Heinrich Theodor Menke (24 May 1819 – 14 May 1892) was a German geographer, who was born and lived in Bremen. He is remembered for his work in historical geography.

== Education and career ==
Menke studied theology and philology at the University of Bonn, and in 1842 received his doctorate at Halle with a dissertation on ancient Lydia. Afterwards, he worked as a school teacher in Bremen, but soon became dis-satisfied with this line of work, and undertook legal studies in Berlin and Heidelberg. After attaining his degree, he practiced law in Bremen, and later Vegesack.

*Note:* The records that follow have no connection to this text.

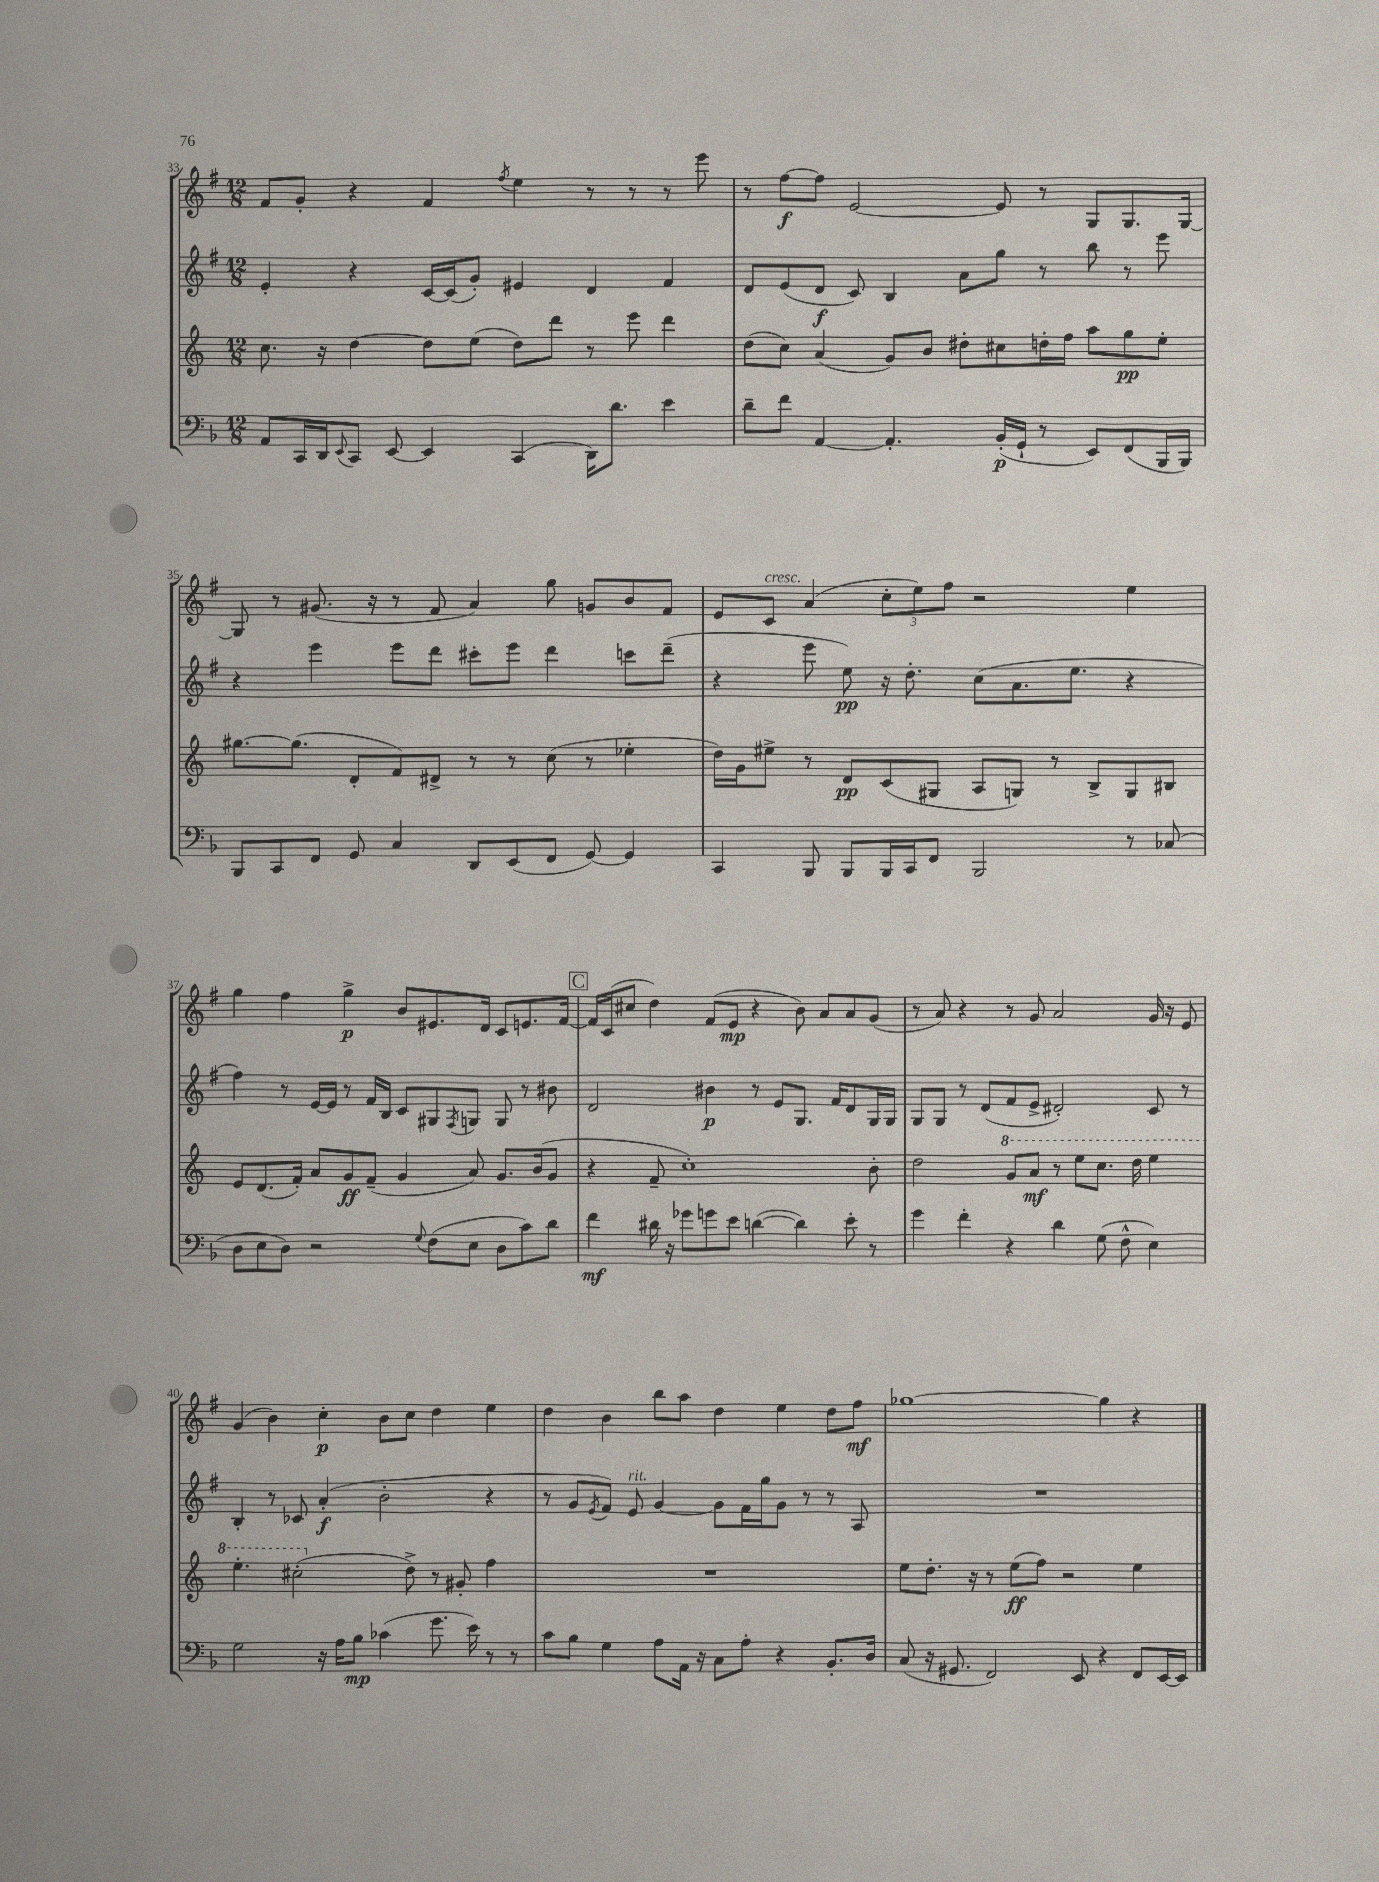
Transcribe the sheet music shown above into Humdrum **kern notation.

**kern	**kern	**kern	**kern
*staff4	*staff3	*staff2	*staff1
*clefF4	*clefG2	*clefG2	*clefG2
*k[b-]	*k[]	*k[f#]	*k[f#]
*M12/8	*M12/8	*M12/8	*M12/8
8AA/L	8.cc\	4e'/	8f#/L
16CC/L	.	.	8g'/J
16DD/J	16r	.	.
8qqEE/	.	.	.
8CC/J	[4dd\	4r	4r
[8EE/	.	.	.
4EE/]	8dd\]L	[16c/LL	4f#/
.	.	(16c/]J	.
.	(8ee\J	8g'/J)	.
.	.	.	8qff#/
(4CC/	8dd\L)	4e#/	4ee\
.	8ddd\J	.	.
16DD\LK)	8r	4d/	8r
8.d\J	.	.	.
.	8eee\	.	8r
4e\	4ddd\	4f#/	8r
.	.	.	8eee\
=	=	=	=
8d~\L	(8dd\L	8d/L	8r
8f\J	8cc\J)	(8e/	[8ff#\L
[4AA/	(4a/	8d/J	8ff#\]J
.	.	8c/)	[2e/
4.AA'/]	8g/L)	4B/	.
.	8b/J	.	.
.	8dd#'\L	8a\L	.
(16BB-'/LL	8cc#\	8gg\J	8e/]
16GG`/JJ	.	.	.
8r	16dd'\L	8r	8r
.	16ff\JJ	.	.
8EE/L)	8aa\L	8bb\	8G/L
(8FF/	8gg\	8r	8.G/
16BBB-/L	8ee'\J	8eee\	.
16BBB-/JJ)	.	.	[16G/Jk
=	=	=	=
8BBB-/L	[8.gg#\L	4r	8G/]
8CC/	.	.	8r
.	(8.gg#\]J	.	.
8FF/J	.	4eee\	(8.g#/
8GG/	8d'/L	.	.
.	.	.	16r
4C/	8f/)	8eee\L	8r
.	8d#^/J	8ddd\J	8f#/
8DD/L	8r	8ccc#'\L	4a/)
(8EE/	8r	8eee\J	.
8FF/J	(8cc\	4ddd\	8gg\
[8GG/)	8r	.	8g/L
4GG/]	4ee-'\	8ccc\L	8b/
.	.	(8ddd~\J	8f#/J
=	=	=	=
4CC/	16dd\LL)	4r	8e/L
.	16g\J	.	.
.	8ee#^\J	.	8c/J
8BBB-/	8r	8eee\	(4a/
8BBB-/L	8d/L	8ee\)	.
16BBB-/L	(8c/	16r	12cc'\L
16CC/J	.	8.dd'\	.
.	.	.	12ee\)
8FF/J	8G#/J	.	.
.	.	.	12ff#\J
2BBB-/	8A/L	(8cc\L	2r
.	8G/J)	8.a\	.
.	8r	.	.
.	.	8.ee\J	.
.	8B^/L	.	.
8r	8G/	4r	4ee\
(8C-/	8B#/J	.	.
=	=	=	=
8D\L	8e/L	4ff#\)	4gg\
8E\	(8.d/	.	.
8D\J)	.	8r	4ff#\
.	16f'/Jk)	.	.
2r	8a/L	[16e/LL	.
.	.	16e/]JJ	.
.	8g/	8r	4gg^\
.	(8f~/J	16f#/LL	.
.	.	16B/JJ	.
.	4g/	8c/L	8b/L
8qqG/	.	.	.
(8F\L	.	8G#/	8.e#/
.	.	8qF#/	.
8E\J	8a/)	8G/J	.
.	.	.	16d/Jk
8D\L	8.g/L	8G/	8c/L
8c\)	.	8r	8.e/
.	(16b/k	.	.
8d\J	8g/J	8b#\	.
.	.	.	[16f#/Jk
=	=	=	=
4f\	4r	2d/	16f#/]LL
.	.	.	(16c/J
.	.	.	8cc#/J
16d#\	8f~/	.	4dd\)
16r	.	.	.
8g-\L	1cc')	.	.
8g\	.	4b#\	(8f#/L
8e\J	.	.	8e/J
([4d\	.	8r	4r
.	.	8e/L	.
4d\])	.	8.G/J	8b\)
.	.	.	8a/L
.	.	16f#/LK	.
8e'\	.	8d/	8a/
8r	8b'\	16G/L	(8g/J
.	.	16G/JJ	.
=	=	=	=
4g\	2dd\	8G/L	8r
.	.	8G/J	8a/)
4f'\	.	8r	4r
.	.	(8d/L	.
4r	8gg/L	8f#/	8r
.	8aa/J	8e^/J	8g/
4d\	8r	2d#'/)	2a/
.	8eee\L	.	.
(8G\	8.ccc\J	.	.
8F^^\	.	.	.
.	16ddd\	.	.
4E\)	4eee\	8c/	16g/
.	.	.	16r
.	.	8r	8e/
=	=	=	=
2G\	4.eee'\	4B'/	(4g/
.	.	8r	4b\)
.	(2ccc#'\	8c-/	.
16r	.	(4a'/	4cc'\
16A\LK	.	.	.
8B-\J	.	.	.
(4c-\	.	2b'\	8b\L
.	8dd^\)	.	8cc\J
8.g\	8r	.	4dd\
.	8g#'/	.	.
16e\)	.	.	.
8r	4ff\	4r	4ee\
8r	.	.	.
=	=	=	=
8c\L	1.r	8r	4dd\
8B-\J	.	8g/L	.
.	.	8qe/	.
4G\	.	8f#/J)	4b\
.	.	8e/	.
8A\L	.	[4g/	8bb\L
16AA\Jk	.	.	8aa\J
16r	.	.	.
8C\L	.	8g\]L	4dd\
8A'\J	.	16f#\L	.
.	.	16gg\J	.
4r	.	8g\J	4ee\
.	.	8r	.
8.BB-'/L	.	8r	8dd\L
.	.	8A/	8ff#\J
16D/Jk	.	.	.
=	=	=	=
(8C/	8ee\L	1.r	[1gg-
16r	8.dd'\J	.	.
8.GG#/	.	.	.
.	16r	.	.
2FF/)	8r	.	.
.	(8ee\L	.	.
.	8ff\J)	.	.
.	2r	.	.
8EE/	.	.	.
4r	.	.	4gg-\]
8FF/L	4ee\	.	4r
[16EE/L	.	.	.
16EE/]JJ	.	.	.
==	==	==	==
*-	*-	*-	*-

Throughout his life, Menke had an avid interest in geography, and via contact with Wilhelm Perthes (1783–1853) of the Justus Perthes Geographische Anstalt in Gotha, in the centre of Germany, his primary vocational focus turned to editing and producing geographical atlases. In 1865, he published the third edition of Karl Spruner von Merz' Atlas Antiquus, and later produced the heavily revised third edition of Spruner's atlas of medieval and modern history, Hand-Atlas für die Geschichte des Mittelalters und der neueren Zeit (1871–1880). Menke, a corresponding member of the Bavarian Academy of Sciences and Humanities since 1877, died in Gotha on 14 May 1892.

The island group Menkeøyane in the Svalbard archipelago is named in his honour.